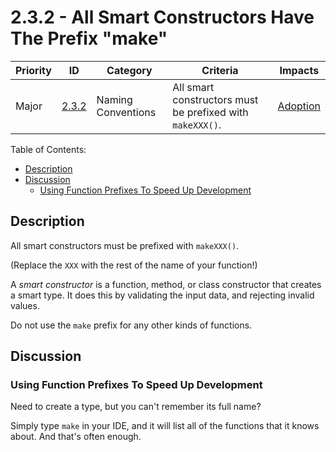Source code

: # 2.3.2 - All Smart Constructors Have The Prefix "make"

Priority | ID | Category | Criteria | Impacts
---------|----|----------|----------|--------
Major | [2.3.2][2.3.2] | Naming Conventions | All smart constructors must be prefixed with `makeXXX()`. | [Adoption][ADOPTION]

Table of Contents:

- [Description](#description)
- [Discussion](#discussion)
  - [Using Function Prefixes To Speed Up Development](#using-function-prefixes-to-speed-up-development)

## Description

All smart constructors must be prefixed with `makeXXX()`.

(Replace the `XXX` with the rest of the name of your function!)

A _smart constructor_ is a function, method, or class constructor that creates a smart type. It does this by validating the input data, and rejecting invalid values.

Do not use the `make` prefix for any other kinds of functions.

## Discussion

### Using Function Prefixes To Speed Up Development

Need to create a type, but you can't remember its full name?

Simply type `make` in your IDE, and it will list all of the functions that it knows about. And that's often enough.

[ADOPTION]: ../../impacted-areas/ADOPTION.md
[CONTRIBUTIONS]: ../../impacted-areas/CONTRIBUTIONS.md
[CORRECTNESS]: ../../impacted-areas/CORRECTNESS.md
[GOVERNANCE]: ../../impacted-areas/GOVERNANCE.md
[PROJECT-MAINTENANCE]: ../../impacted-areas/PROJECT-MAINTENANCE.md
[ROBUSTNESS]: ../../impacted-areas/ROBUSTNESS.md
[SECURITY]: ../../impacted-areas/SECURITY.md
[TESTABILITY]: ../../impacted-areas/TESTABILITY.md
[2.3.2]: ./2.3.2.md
=-=-=-=-=
Exercise instructions: Present the lines of the records, starting at the line that contains "Need to create" and ending at the line that contains "that's often enough.", as a Markdown table with the columns Row and Record line, numbering each row and leaving out blank lines.

Answer section:
| Row | Record line |
|---|---|
| 1 | Need to create a type, but you can't remember its full name? |
| 2 | Simply type `make` in your IDE, and it will list all of the functions that it knows about. And that's often enough. |